Architecture
Deep dive into Signando Postgres's security-first architecture with 4-stage isolation.
Security Through Isolation
Signando Postgres implements a defense-in-depth strategy using four completely isolated processing stages. Each stage runs in its own process with strictly limited network access.
NATS JetStream Isolation
We use four separate NATS JetStream instances instead of one. This ensures that even if an attacker compromises one component, they cannot access data from other processing stages.
- NATS 1: Unvalidated queries from frontend
- NATS 2: Validated queries ready for execution
- NATS 3: Unvalidated database responses
- NATS 4: Validated responses for client
Zero Trust Networking
Each process can only communicate with its designated NATS instances. The Query Validator cannot talk to the database. The Backend cannot talk to clients.
- Frontend: NATS 1 (write), NATS 4 (read)
- Query Validator: NATS 1 (read), NATS 2 (write)

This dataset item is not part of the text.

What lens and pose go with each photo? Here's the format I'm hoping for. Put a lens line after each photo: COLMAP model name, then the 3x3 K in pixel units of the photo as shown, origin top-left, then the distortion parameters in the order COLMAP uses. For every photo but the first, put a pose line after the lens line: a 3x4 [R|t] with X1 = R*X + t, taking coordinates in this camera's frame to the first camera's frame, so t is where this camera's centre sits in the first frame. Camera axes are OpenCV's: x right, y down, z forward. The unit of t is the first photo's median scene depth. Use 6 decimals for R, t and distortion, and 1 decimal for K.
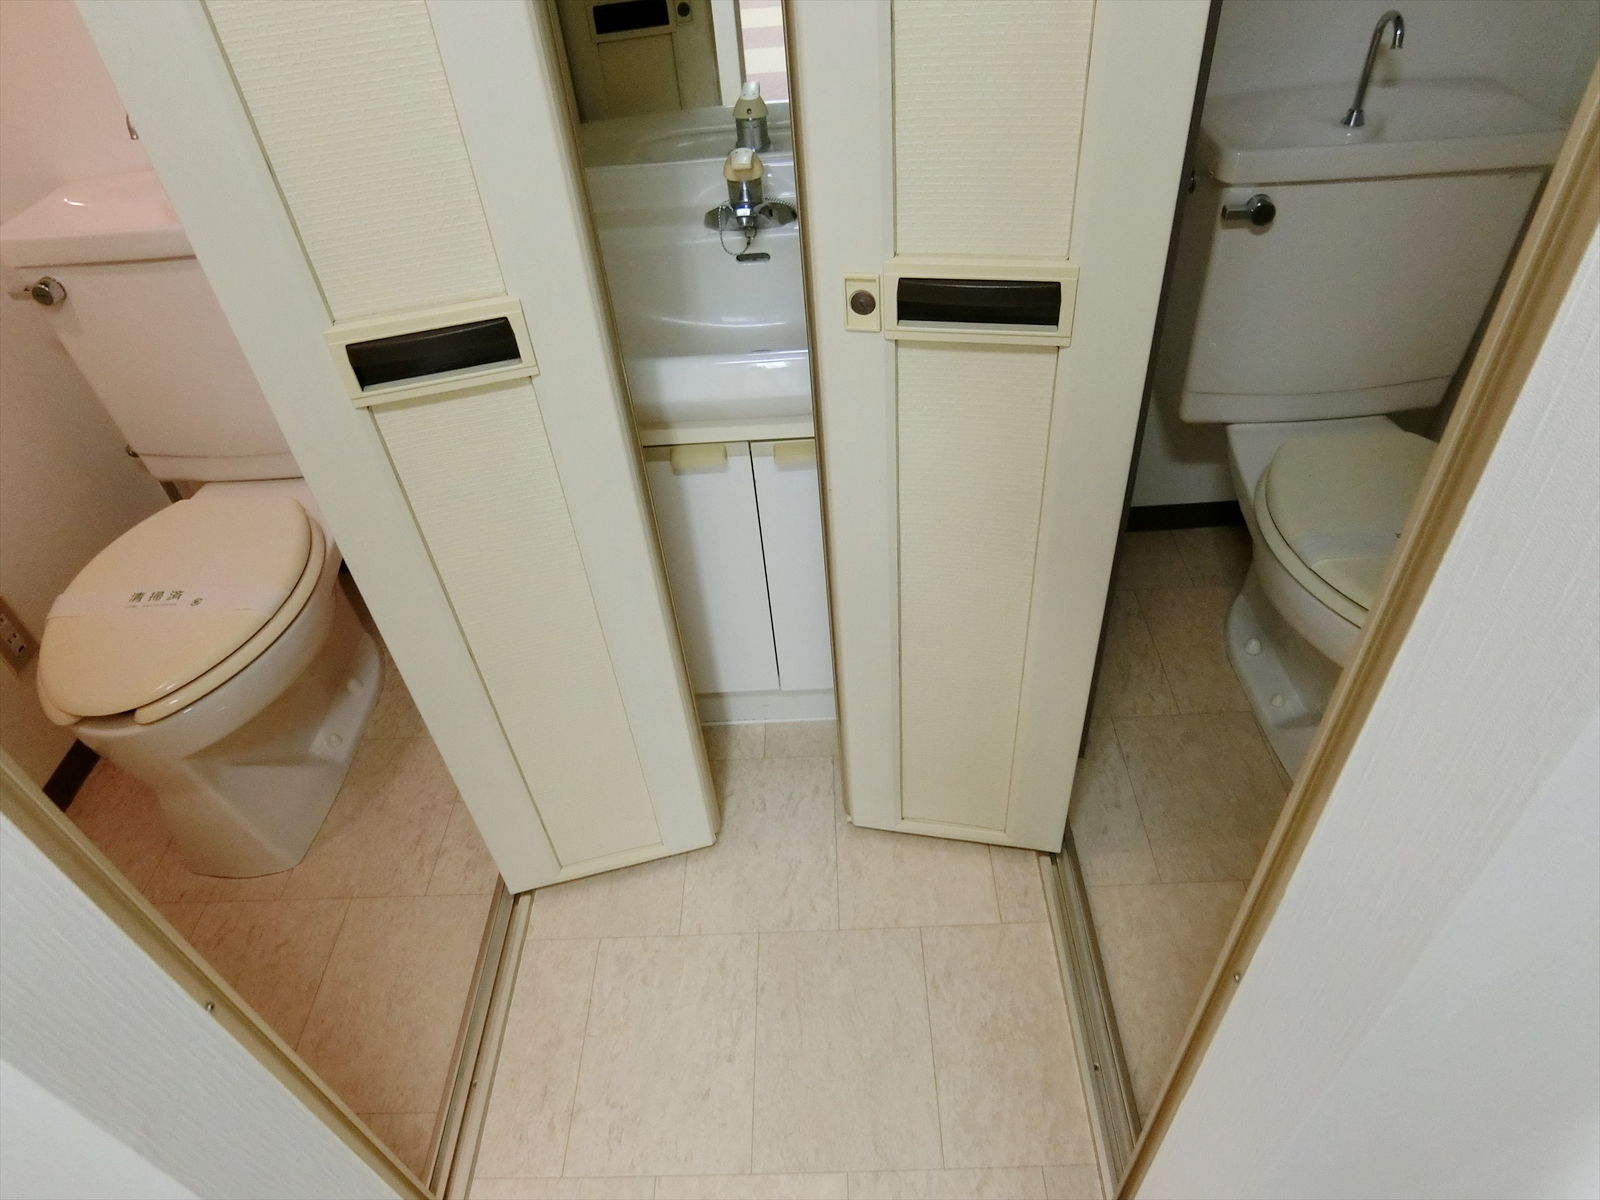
lens RADIAL K [[998.1, 0, 792.9], [0, 998.1, 606.6], [0, 0, 1]] dist [-0.006899, 0.007483]
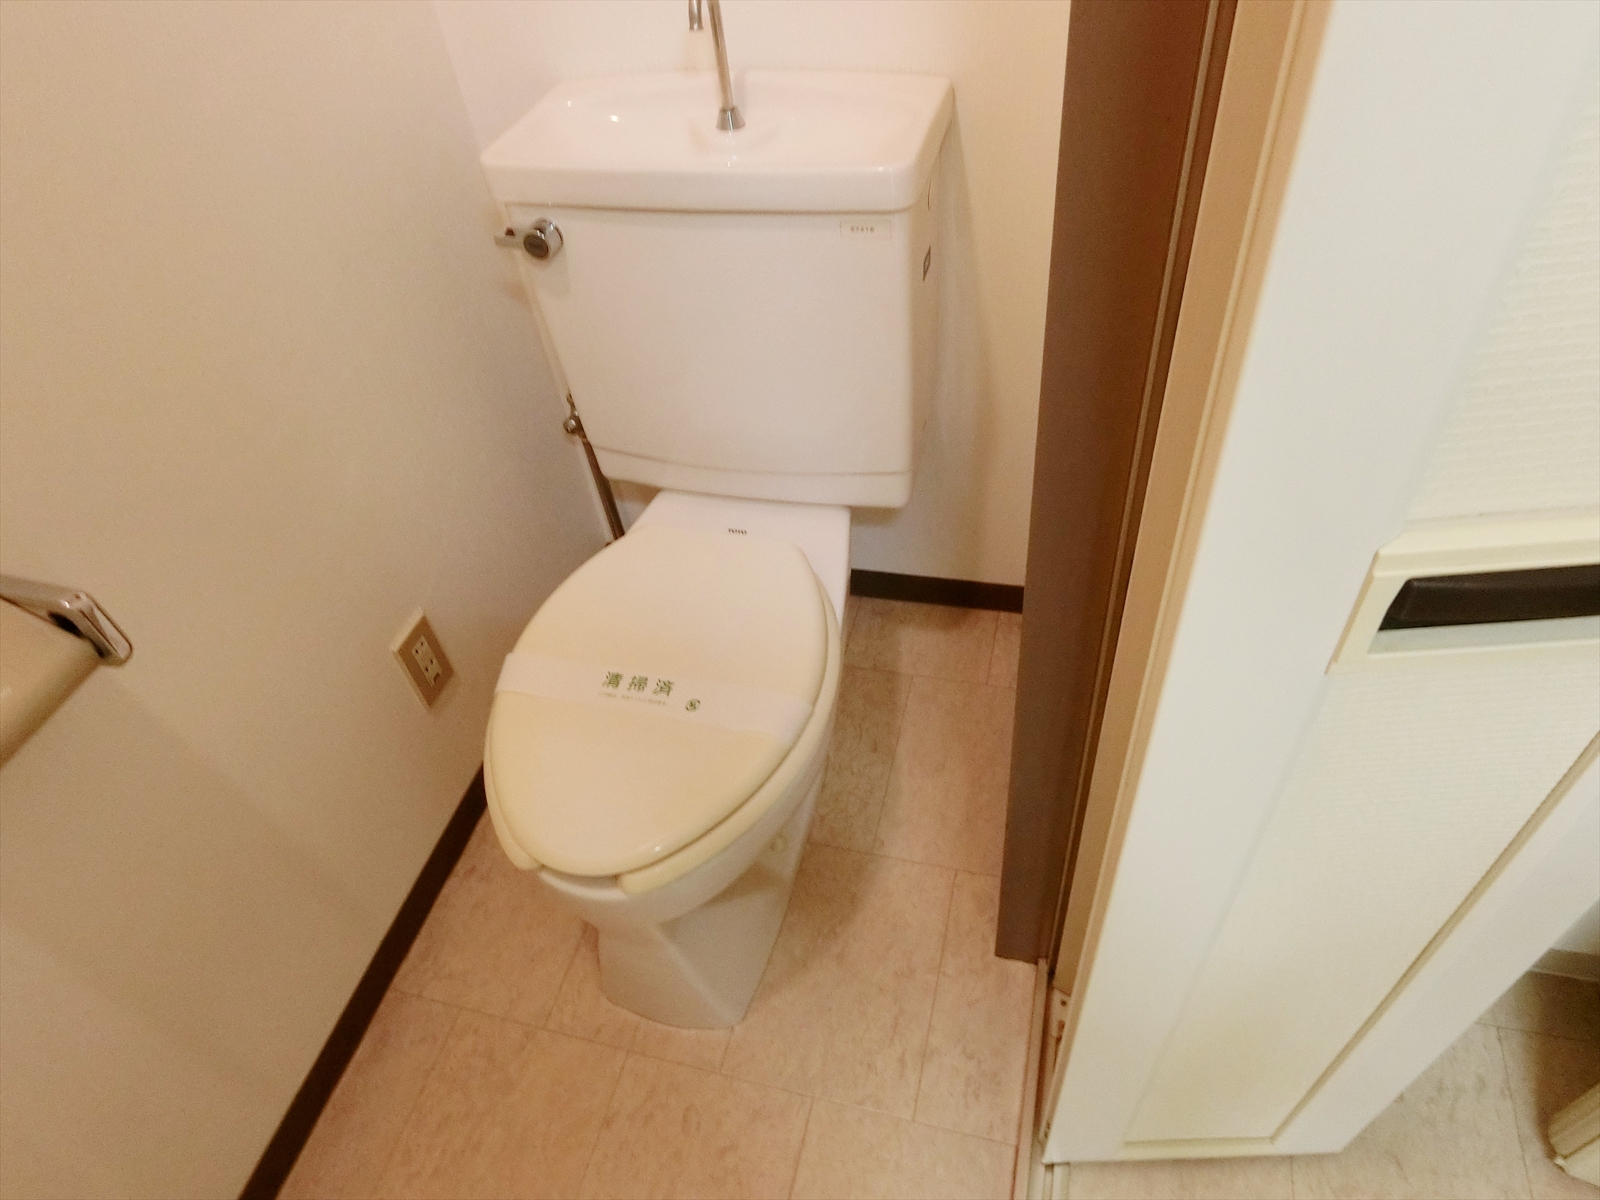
lens RADIAL K [[998.1, 0, 810.6], [0, 998.1, 593.5], [0, 0, 1]] dist [-0.006899, 0.007483]
pose [[0.971927, 0.156045, -0.176093, -0.382165], [-0.140151, 0.985126, 0.099422, -0.159473], [0.188988, -0.071951, 0.979340, 0.300700]]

- Backend: NATS 2 (read), NATS 3 (write)
- Response Validator: NATS 3 (read), NATS 4 (write)
Why This Matters
Blast Radius Containment
If the Query Validator is compromised, the attacker still cannot reach the database because only the Backend process has database credentials and network access.
Complete Audit Trail
Each process writes to the AuditLog independently. This creates an immutable record of every query and response, making forensic analysis possible.
Horizontal Scalability
All four processes are stateless. You can run multiple instances of each to handle higher loads or provide redundancy.